7. The method according to claim 6, wherein the combustion gases are passed through at least three different heat exchangers in the direction of flow of the combustion gases in order to (i) first provide the reaction heat for reforming the methanol or ammonia, (ii) then provide the evaporation heat for evaporating the reformer feed, and (iii) finally preheat the air for the regeneration.

8. The method according to claim 1, wherein the combustion gases are passed through at least three different heat exchangers in the direction of flow of the combustion gases in order to (i) first provide the reaction heat for reforming the methanol or ammonia, (ii) then provide the evaporation heat for evaporating the reformer feed, and (iii) finally preheat the feed upstream of the evaporator.

9. The method according to claim 8, wherein the reformate provides additional evaporation heat for evaporating the reformer feed in a heat exchanger before it enters the sorption step.

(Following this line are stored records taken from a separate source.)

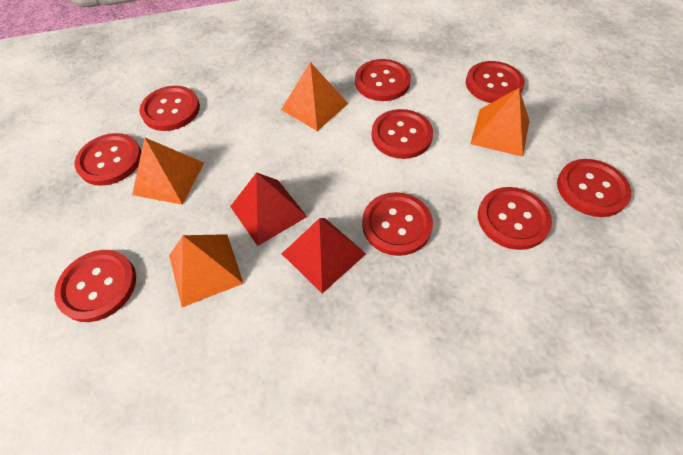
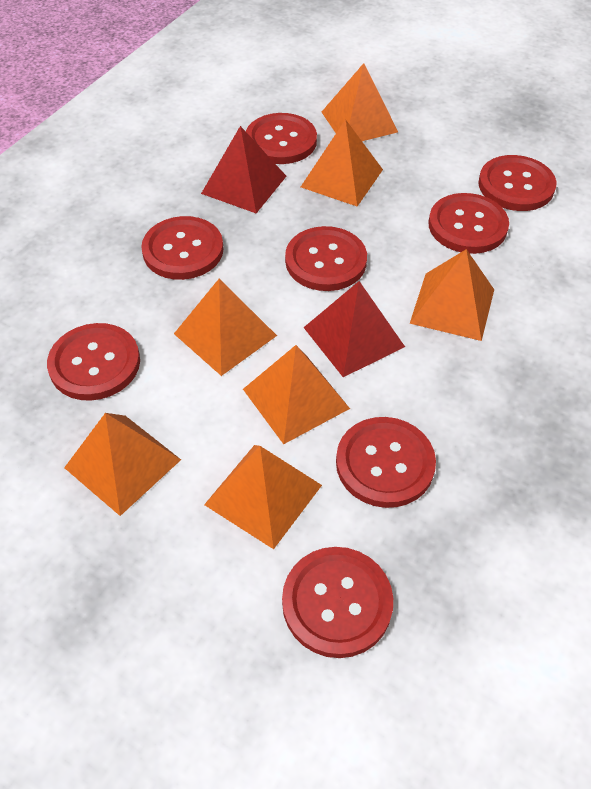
orange pyramid: [132,138,204,205] [169,234,244,307] [281,62,348,131] [470,88,529,157] = 4 -> [64,413,181,516] [174,279,277,376] [204,445,322,549] [243,345,350,444] [301,119,383,206] [322,63,398,141] [410,249,494,341] = 7
red button: [54,250,136,322] [75,133,142,186] [139,86,200,131] [355,59,411,101] [362,192,433,256] [371,109,433,159] [466,61,525,103] [478,187,552,250] [557,159,631,217] = 9 -> [47,323,140,401] [141,216,223,280] [246,113,317,164] [282,547,393,658] [285,226,367,291] [336,417,436,508] [429,193,509,254] [478,155,557,211] = 8

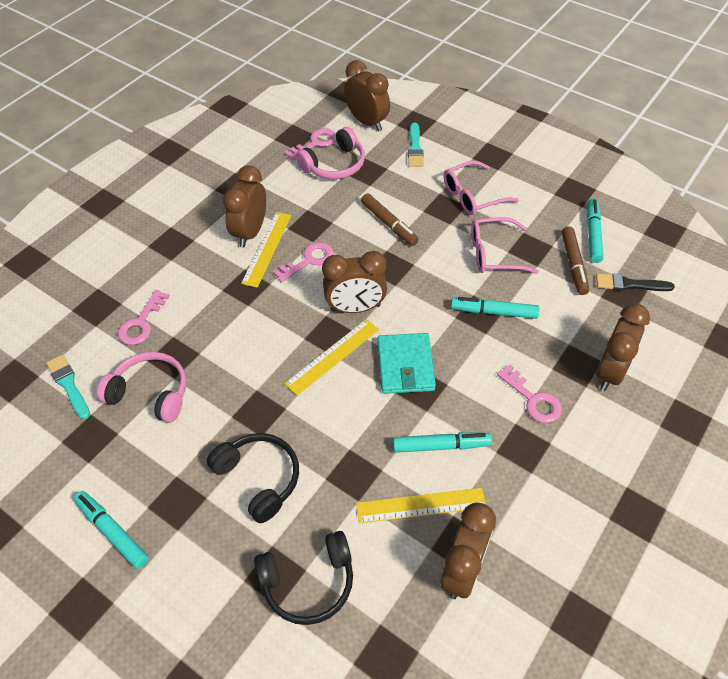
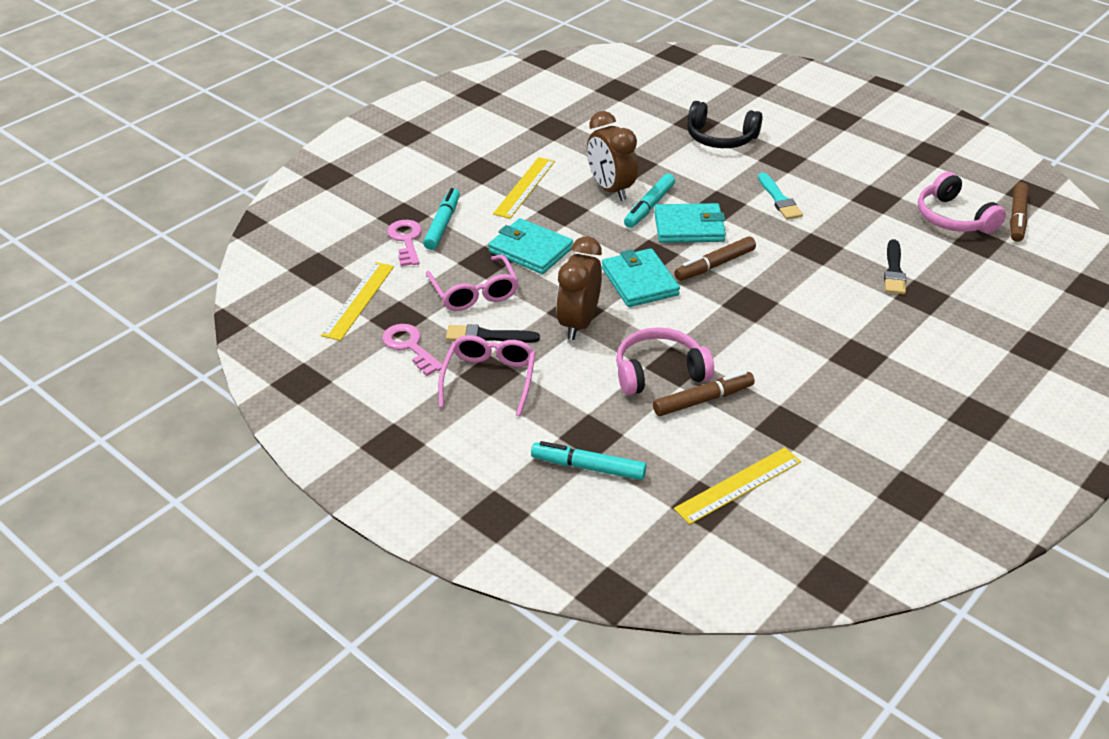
black brush: [596,274,675,291] = 1 -> [446,324,540,343] [884,239,906,294] = 2
black headphones: [207,433,299,523] [254,531,353,625] = 2 -> [687,101,763,148] = 1
brown clock: [223,166,266,247] [322,251,387,313] [344,60,390,131] [440,503,496,599] [596,304,650,391] = 5 -> [556,236,602,340] [587,111,638,201] = 2
brown marker: [361,194,419,246] [562,227,589,295] = 2 -> [653,371,755,416] [674,236,756,281] [1010,182,1028,242] = 3
pink key: [118,290,170,345] [273,242,334,282] [284,128,336,161] [497,365,562,423] = 4 -> [382,324,443,376] [387,220,422,266] = 2
turquoise brush: [46,354,90,419] [408,123,424,167] = 2 -> [758,173,803,220] = 1
turquoise marker: [74,491,149,569] [393,432,492,453] [451,297,540,319] [587,198,604,263] = 4 -> [423,188,460,250] [531,441,646,480] [624,174,675,228] = 3
turquoise wallet: [377,333,436,394] = 1 -> [488,218,573,274] [602,248,680,307] [654,203,726,243] = 3

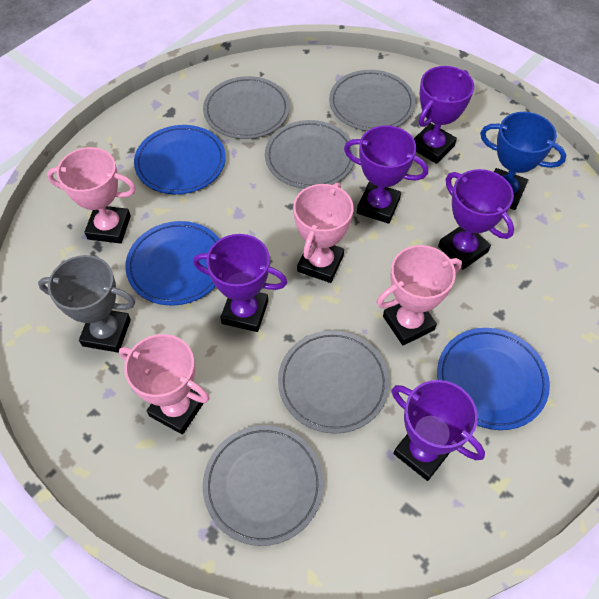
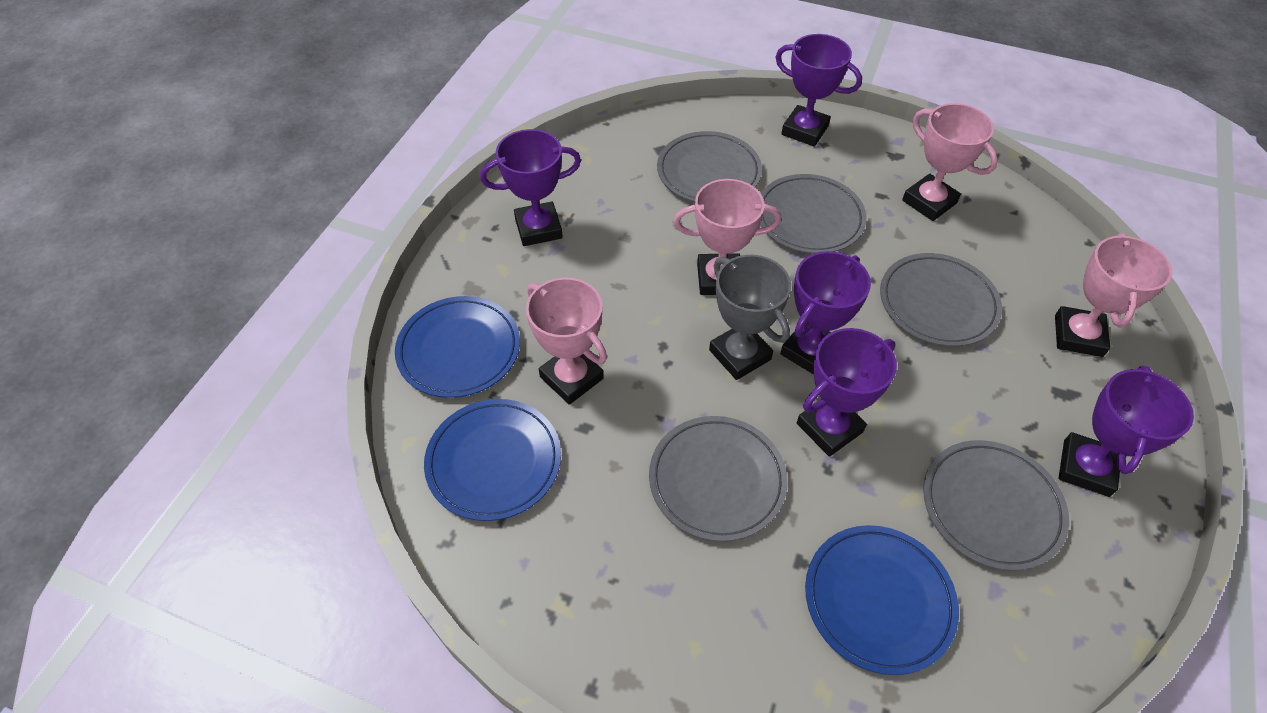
blue trophy: [480,112,566,210] = 1 -> none = 0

10. The method according to claim 1, wherein the reformate provides additional evaporation heat for evaporating the reformer feed in a heat exchanger before it enters the sorption step, and preheats the feed before the evaporator in a further heat exchanger.

11. The method according to claim 10, wherein the combustion gases are passed through at least three different heat exchangers in the direction of flow of the combustion gases in order to (i) first provide the reaction heat for reforming the methanol or ammonia, (ii) then provide the evaporation heat for evaporating the reformer feed, and (iii) finally further heat the preheated air.

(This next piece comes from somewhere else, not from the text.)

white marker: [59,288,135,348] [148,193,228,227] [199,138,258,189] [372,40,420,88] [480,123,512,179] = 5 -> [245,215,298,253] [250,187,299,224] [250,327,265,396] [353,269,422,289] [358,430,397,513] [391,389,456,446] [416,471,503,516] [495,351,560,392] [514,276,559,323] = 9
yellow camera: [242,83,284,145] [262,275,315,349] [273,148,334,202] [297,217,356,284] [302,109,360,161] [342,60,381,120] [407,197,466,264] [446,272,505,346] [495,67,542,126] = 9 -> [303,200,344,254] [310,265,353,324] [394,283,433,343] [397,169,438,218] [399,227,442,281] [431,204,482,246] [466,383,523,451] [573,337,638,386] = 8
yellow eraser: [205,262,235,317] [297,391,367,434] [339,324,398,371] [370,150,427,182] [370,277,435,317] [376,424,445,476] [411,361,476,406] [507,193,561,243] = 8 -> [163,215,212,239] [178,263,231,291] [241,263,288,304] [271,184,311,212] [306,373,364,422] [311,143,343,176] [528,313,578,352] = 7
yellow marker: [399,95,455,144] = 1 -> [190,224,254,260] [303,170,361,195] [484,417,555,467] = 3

12. The method for producing electricity from methanol or ammonia, wherein methanol or ammonia is evaporated in a first step, reformed in a second step to a hydrogen-containing gas mixture, in a third step the gaseous reformate is cooled to 25 to 200° C., in a fourth step the hydrogen and, in the case of ammonia, together with the nitrogen, are separated from the cooled gaseous reformate at a pressure of 1 to 60 bar and a temperature of 25 to 200° C. by a sorption process, and further electricity is produced from the separated hydrogen in a fuel cell, wherein, in parallel to the first steps, air is compressed and preheated in a fifth step, in a sixth step the adsorbent loaded with the extract is regenerated with the offgases from the anode and/or cathode side of the fuel cell, and in a seventh step the extract separated from the adsorbent is combusted with the air, wherein the combustion gases are passed through at least three different heat exchangers in the direction of flow of the combustion gases in order to (i) first provide the reaction heat for reforming the methanol or ammonia and to (ii) then provide the evaporation heat for evaporating the reformer feed, and finally to (iii) preheat the air and/or the extract separated from the adsorbent.

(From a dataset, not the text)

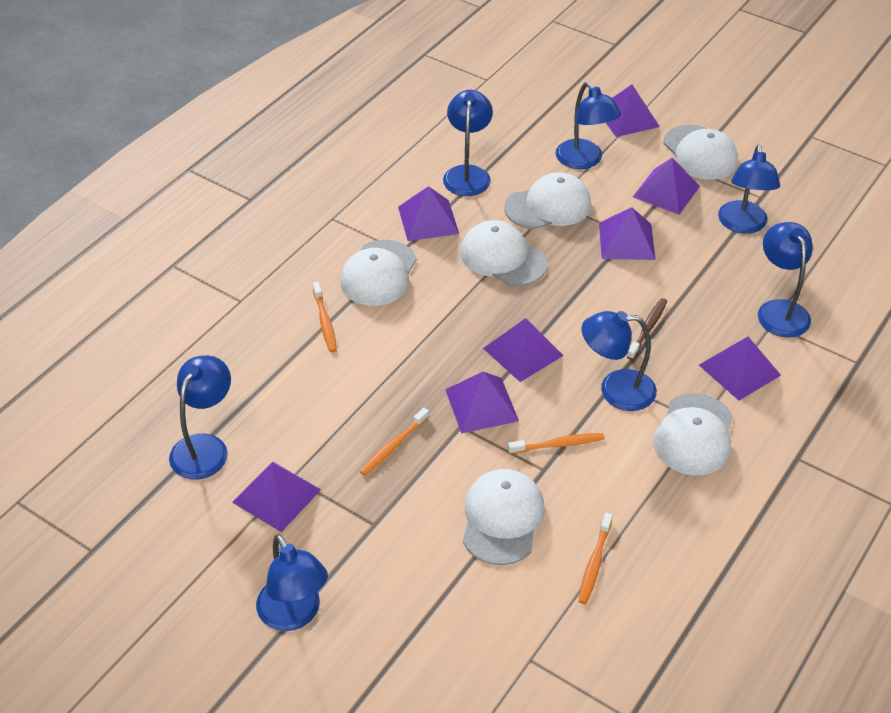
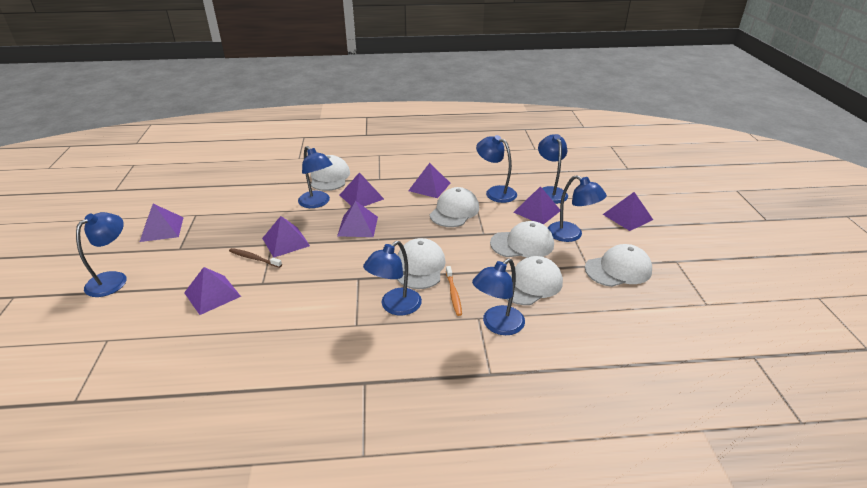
orange toothbrush: [313,282,337,352] [360,408,429,476] [508,433,605,454] [578,513,613,604] = 4 -> [446,266,462,316] = 1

13. The method according to claim 12, wherein ammonia is used as the feed.

14. The method according to claim 12, wherein in the sixth step the adsorbent loaded with the extract is regenerated with the offgases of the anode and cathode sides of the fuel cell.

15. The method according to claim 12, wherein the reformate preheats the feed before the evaporator and/or the reformer feed after the evaporator in a heat exchanger before it enters the sorption step.